(Page-level text extractions)
--------

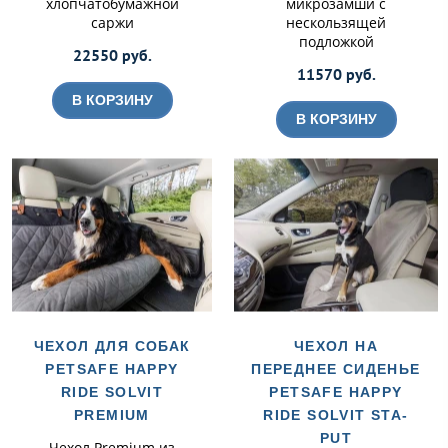
хлопчатобумажной
микрозамши с
саржи
нескользящей
подложкой
22550 руб.
11570 руб.
В КОРЗИНУ
В КОРЗИНУ
ЧЕХОЛ ДЛЯ СОБАК
ЧЕХОЛ НА
PETSAFE HAPPY
ПЕРЕДНЕЕ СИДЕНЬЕ
RIDE SOLVIT
PETSAFE HAPPY
PREMIUM
RIDE SOLVIT STA-
PUT
Чехол Premium из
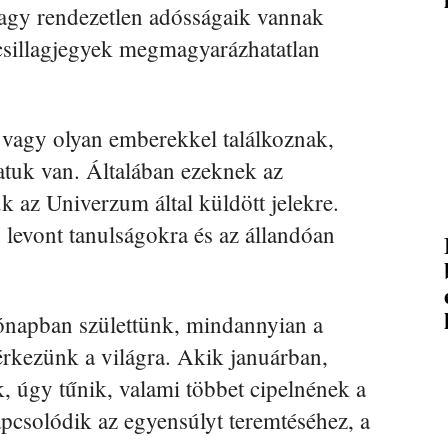
vagy rendezetlen adósságaik vannak
 csillagjegyek megmagyarázhatatlan
 vagy olyan emberekkel találkoznak,
atuk van. Általában ezeknek az
k az Univerzum által küldött jelekre.
 levont tanulságokra és az állandóan
hónapban születtünk, mindannyian a
rkezünk a világra. Akik januárban,
k, úgy tűnik, valami többet cipelnének a
pcsolódik az egyensúlyt teremtéséhez, a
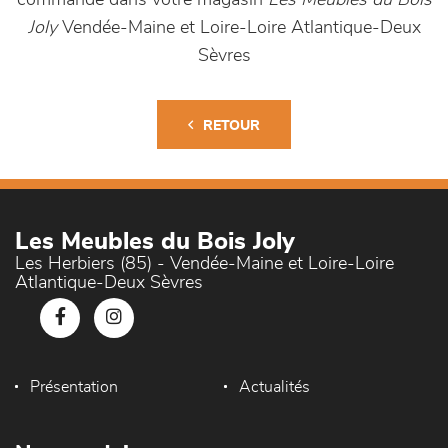
commande dans votre magasin
Les Meubles du Bois
Joly
Vendée-Maine et Loire-Loire Atlantique-Deux
Sèvres
RETOUR
Les Meubles du Bois Joly
Les Herbiers (85) - Vendée-Maine et Loire-Loire
Atlantique-Deux Sèvres
Présentation
Actualités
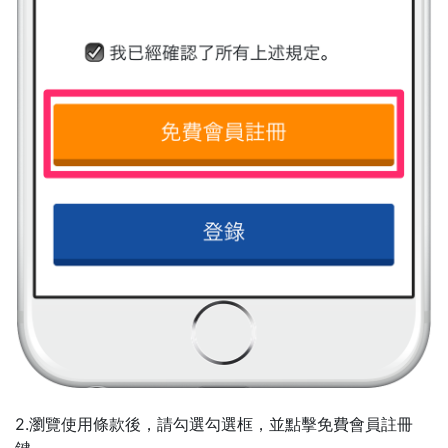
2.瀏覽使用條款後，請勾選勾選框，並點擊免費會員註冊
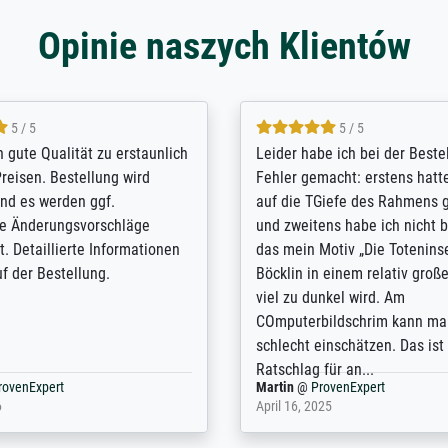
Opinie naszych Klientów
5 / 5
5 / 5
/ Highly recommended. The
The team at Meisterdrucke st
 ordering and payment process
meet its clients demands, an
shipping was efficient and
expert advice on how to obtai
self exceeds expectations. I
results for the prints request
n the UK and found the site
client. The company has a va
or a specific print - I am very
repertoire of prints to choose
with the service and the
will provide excellent service
regards to prints which are no
repertoire. Highly recommen
nExpert
Anonym
@
ProvenExpert
 2025
April 22, 2026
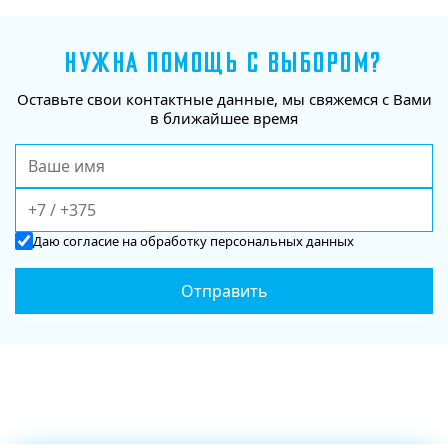
НУЖНА ПОМОЩЬ С ВЫБОРОМ?
Оставьте свои контактные данные, мы свяжемся с Вами
в ближайшее время
Даю
согласие
на обработку персональных данных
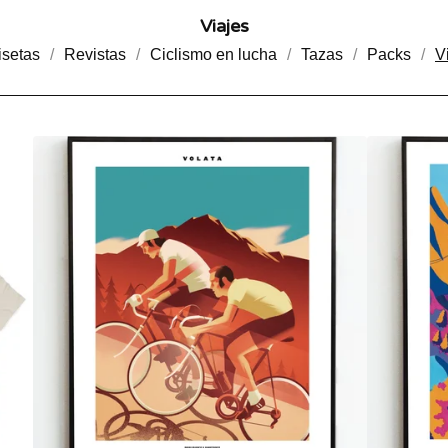
Viajes
setas
Revistas
Ciclismo en lucha
Tazas
Packs
V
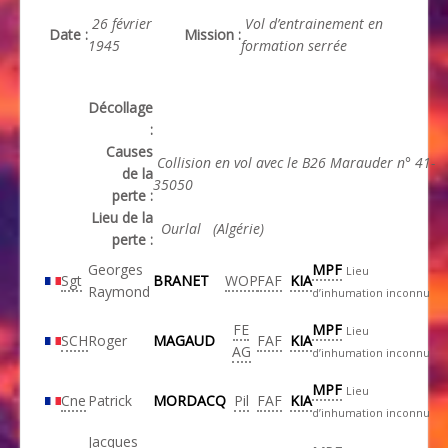
26 février
Vol d’entrainement en
Date :
Mission :
1945
formation serrée
Décollage
:
Causes
Collision en vol avec le B26 Marauder n° 41-
de la
35050
perte :
Lieu de la
Ourlal
(Algérie)
perte :
Georges
MPF
Lieu
Sgt
BRANET
WOP
FAF
KIA
Raymond
d’inhumation inconnu
FE
MPF
Lieu
SCH
Roger
MAGAUD
FAF
KIA
AG
d’inhumation inconnu
MPF
Lieu
Cne
Patrick
MORDACQ
Pil
FAF
KIA
d’inhumation inconnu
Jacques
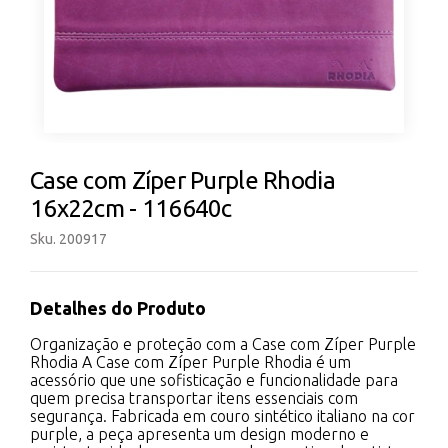
Case com Zíper Purple Rhodia
16x22cm - 116640c
Sku. 200917
Detalhes do Produto
Organização e proteção com a Case com Zíper Purple
Rhodia A Case com Zíper Purple Rhodia é um
acessório que une sofisticação e funcionalidade para
quem precisa transportar itens essenciais com
segurança. Fabricada em couro sintético italiano na cor
purple, a peça apresenta um design moderno e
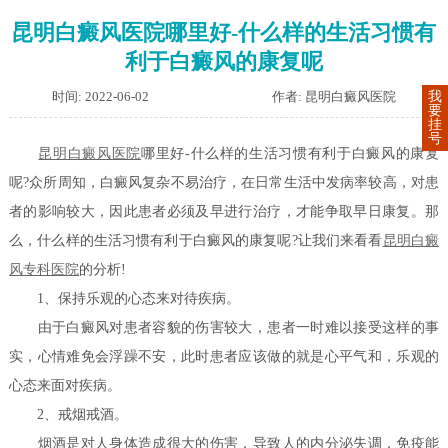
昆明白癜风医院哪里好-什么样的生活习惯有
利于白癜风的康复呢
时间: 2022-06-02
作者: 昆明白癜风医院
我
要
挂
号
昆明白癜风医院
哪里好-什么样的生活习惯有利于白癜风的康复
呢?众所周知，白癜风复杂不易治疗，在日常生活中发病率较高，对患
者的影响较大，因此患者必须及早进行治疗，才能争取早日康复。那
么，什么样的生活习惯有利于白癜风的康复呢?让我们来看看
昆明白癜
风专科医院
的分析!
1、保持乐观的心态来对待疾病。
由于白癜风对患者容貌的伤害较大，患者一时难以接受这样的事
实，心情难免会浮躁不安，此时患者应该做的就是心平气和，乐观的
心态来面对疾病。
2、戒烟戒酒。
烟酒是对人身体造成很大的伤害，导致人的内分泌失调，免疫能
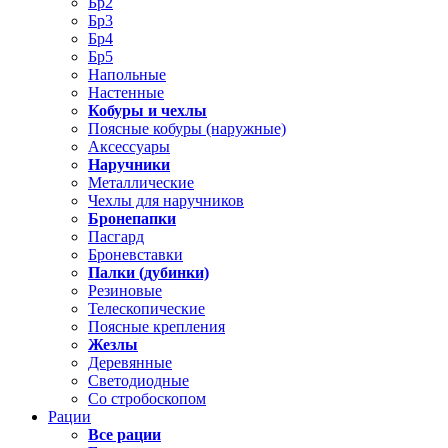
Бр2
Бр3
Бр4
Бр5
Напольные
Настенные
Кобуры и чехлы
Поясные кобуры (наружные)
Аксессуары
Наручники
Металлические
Чехлы для наручников
Бронепапки
Пасгард
Броневставки
Палки (дубинки)
Резиновые
Телескопические
Поясные крепления
Жезлы
Деревянные
Светодиодные
Со стробоскопом
Рации
Все рации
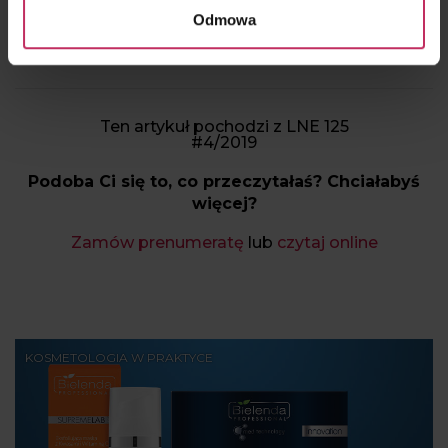
Odmowa
Ten artykuł pochodzi z LNE 125
#4/2019
Podoba Ci się to, co przeczytałaś? Chciałabyś
więcej?
Zamów prenumeratę
lub
czytaj online
KOSMETOLOGIA W PRAKTYCE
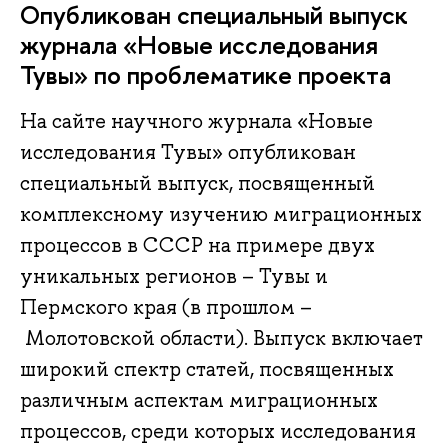
Опубликован специальный выпуск
журнала «Новые исследования
Тувы» по проблематике проекта
На сайте научного журнала «Новые
исследования Тувы» опубликован
специальный выпуск, посвященный
комплексному изучению миграционных
процессов в СССР на примере двух
уникальных регионов – Тувы и
Пермского края (в прошлом –
Молотовской области). Выпуск включает
широкий спектр статей, посвященных
различным аспектам миграционных
процессов, среди которых исследования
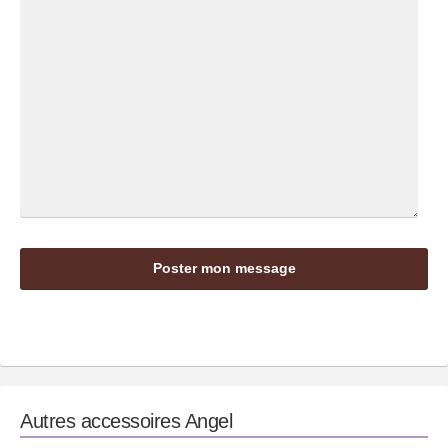
Autres accessoires
Angel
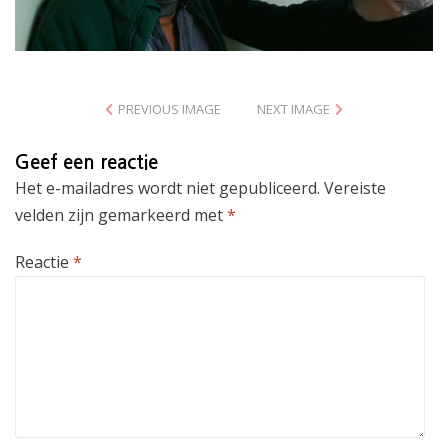
PREVIOUS IMAGE
NEXT IMAGE
Geef een reactie
Het e-mailadres wordt niet gepubliceerd.
Vereiste
velden zijn gemarkeerd met
*
Reactie
*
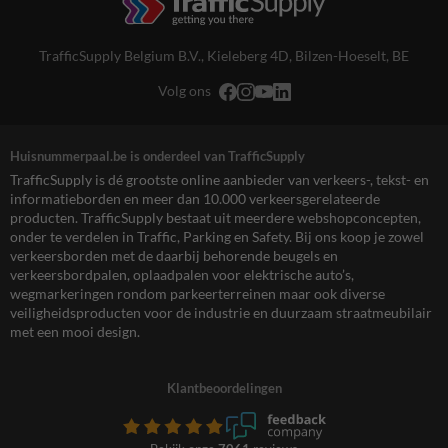
TrafficSupply Belgium B.V.,
Kieleberg 4D
,
Bilzen-Hoeselt, BE
Volg ons
Huisnummerpaal.be is onderdeel van TrafficSupply
TrafficSupply is dé grootste online aanbieder van verkeers-, tekst- en
informatieborden en meer dan 10.000 verkeersgerelateerde
producten. TrafficSupply bestaat uit meerdere webshopconcepten,
onder te verdelen in Traffic, Parking en Safety. Bij ons koop je zowel
verkeersborden met de daarbij behorende beugels en
verkeersbordpalen, oplaadpalen voor elektrische auto’s,
wegmarkeringen rondom parkeerterreinen maar ook diverse
veiligheidsproducten voor de industrie en duurzaam straatmeubilair
met een mooi design.
Klantbeoordelingen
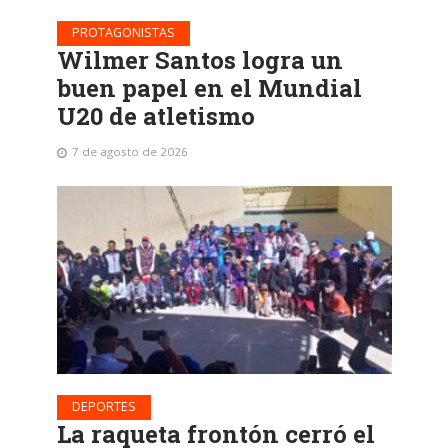
PROTAGONISTAS
Wilmer Santos logra un
buen papel en el Mundial
U20 de atletismo
7 de agosto de 2026
DEPORTES
La raqueta frontón cerró el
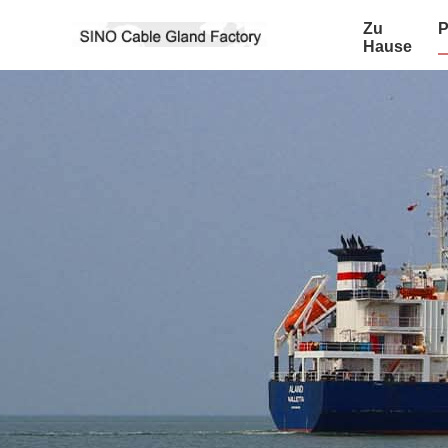
Zu
P
Hause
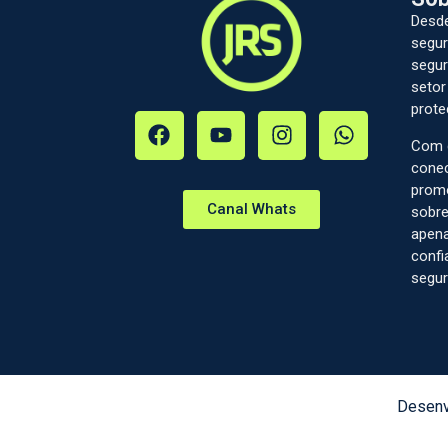
Desde
segur
segur
setor
prote
Com c
conec
prom
Canal Whats
sobre
apena
confi
segur
Desenv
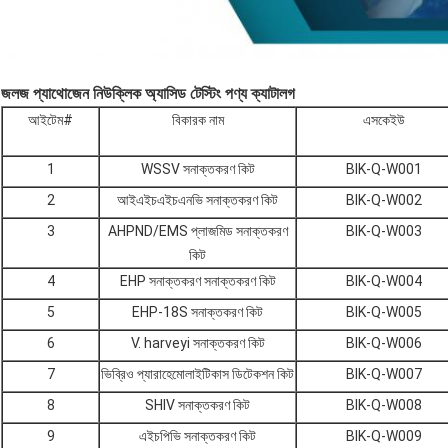
জলজ প্যাথোজেন নিউক্লিক অ্যাসিড টেস্টিং পণ্য ক্যাটালগ
আইটেম#
বিকারক নাম
এসকেইউ
1
WSSV সনাক্তকরণ কিট
BIK-Q-W001
2
আইএইচএইচএনভি সনাক্তকরণ কিট
BIK-Q-W002
3
AHPND/EMS প্লাজমিড সনাক্তকরণ
BIK-Q-W003
কিট
4
EHP সনাক্তকরণ সনাক্তকরণ কিট
BIK-Q-W004
5
EHP-18S সনাক্তকরণ কিট
BIK-Q-W005
6
V. harveyi সনাক্তকরণ কিট
BIK-Q-W006
7
ভিব্রিও প্যারাহেমোলাইটিকাস ডিটেকশন কিট
BIK-Q-W007
8
SHIV সনাক্তকরণ কিট
BIK-Q-W008
9
এইচপিভি সনাক্তকরণ কিট
BIK-Q-W009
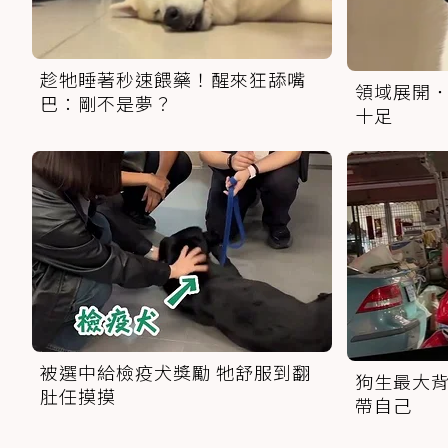
趁牠睡著秒速餵藥！醒來狂舔嘴
領域展開．
巴：剛不是夢？
十足
被選中給檢疫犬獎勵 牠舒服到翻
狗生最大背
肚任摸摸
帶自己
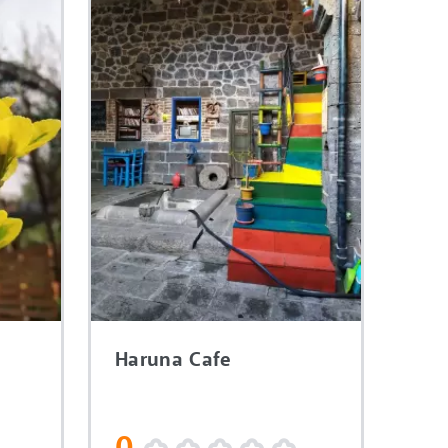
Haruna Cafe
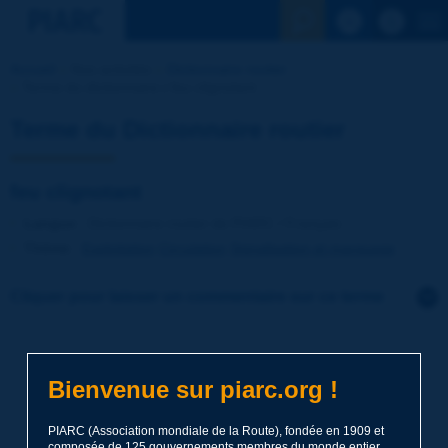
Voir la reche
Accueil
Nos activités
Dictionnaire routier
Terme du dictionnaire | feu clignotant
Terme du Dictionnaire routier
feu clignotant
Langue
: Dictionnaire routier de PIARC / Français
Thème
:
Exploitation
Circulation
Signalisation et marquage
Cliquer pour laisser un commentaire sur ce terme
Sujet
*
Bienvenue sur piarc.org !
Nom
*
PIARC (Association mondiale de la Route), fondée en 1909 et
composée de 125 gouvernements membres du monde entier,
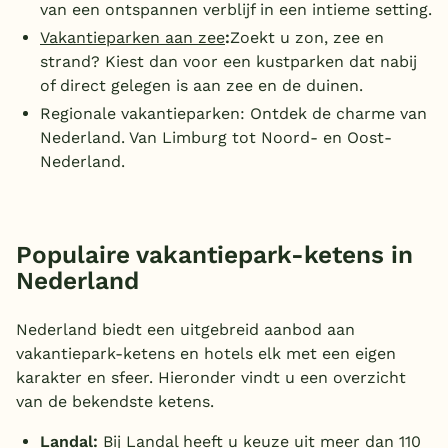
van een ontspannen verblijf in een intieme setting.
Vaka
ntieparken
aan
zee
:
Zoekt u zon, zee en
strand? Kiest dan voor een kustparken dat nabij
of direct gelegen is aan zee en de duinen.
Regionale vakantieparken: Ontdek de charme van
Nederland. Van Limburg tot Noord- en Oost-
Nederland.
Populaire vakantiepark-ketens in
Nederland
Nederland biedt een uitgebreid aanbod aan
vakantiepark-ketens en hotels elk met een eigen
karakter en sfeer. Hieronder vindt u een overzicht
van de bekendste ketens.
Landal:
Bij
Landal
heeft u keuze uit meer dan 110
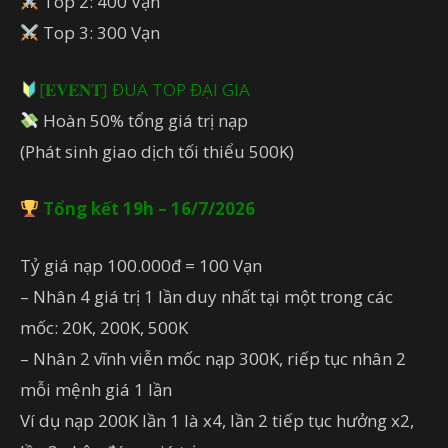
Top 2: 400 Vạn
Top 3: 300 Vạn
[𝐄𝐕𝐄𝐍𝐓] ĐUA TOP ĐẠI GIA
Hoàn 50% tổng giá trị nạp
(Phát sinh giao dịch tối thiểu 500K)
Tổng kết 19h – 16/7/2026
Tỷ giá nạp 100.000đ = 100 Vạn
– Nhân 4 giá trị 1 lần duy nhất tại một trong các
mốc: 20K, 200K, 500K
– Nhân 2 vĩnh viễn mốc nạp 300K, riếp tục nhân 2
mỗi mệnh giá 1 lần
Ví dụ nạp 200K lần 1 là x4, lần 2 tiếp tục hưởng x2,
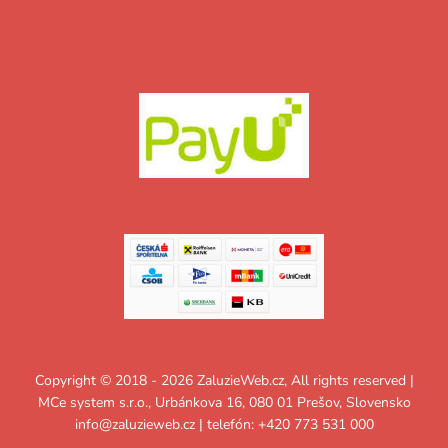
Copyright © 2018 - 2026 ZaluzieWeb.cz, All rights reserved |
MCe system s.r.o., Urbánkova 16, 080 01 Prešov, Slovensko
info@zaluzieweb.cz
| telefón: +420 773 531 000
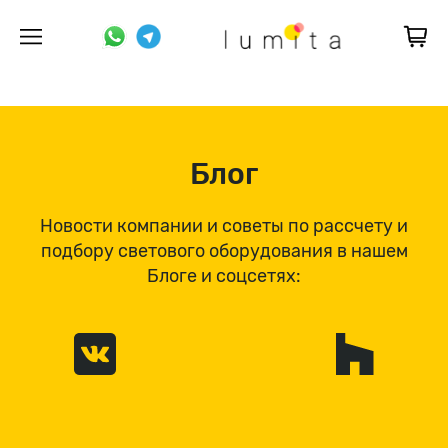
Блог
Новости компании и советы по рассчету и
подбору светового оборудования в нашем
Блоге и соцсетях:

--------

• **EXERCISE**:
Every line from the top of the entries through the line that holds "Présentation" is to be quoted exactly, please, and nothing else; omit the pictures.

• **RESULT BELOW**:
хлопчатобумажной
микрозамши с
саржи
нескользящей
подложкой
22550 руб.
11570 руб.
В КОРЗИНУ
В КОРЗИНУ
ЧЕХОЛ ДЛЯ СОБАК
ЧЕХОЛ НА
PETSAFE HAPPY
ПЕРЕДНЕЕ СИДЕНЬЕ
RIDE SOLVIT
PETSAFE HAPPY
PREMIUM
RIDE SOLVIT STA-
PUT
Чехол Premium из
vagy rendezetlen adósságaik vannak
 csillagjegyek megmagyarázhatatlan
 vagy olyan emberekkel találkoznak,
atuk van. Általában ezeknek az
k az Univerzum által küldött jelekre.
 levont tanulságokra és az állandóan
hónapban születtünk, mindannyian a
rkezünk a világra. Akik januárban,
k, úgy tűnik, valami többet cipelnének a
pcsolódik az egyensúlyt teremtéséhez, a
commande dans votre magasin
Les Meubles du Bois
Joly
Vendée-Maine et Loire-Loire Atlantique-Deux
Sèvres
RETOUR
Les Meubles du Bois Joly
Les Herbiers (85) - Vendée-Maine et Loire-Loire
Atlantique-Deux Sèvres
Présentation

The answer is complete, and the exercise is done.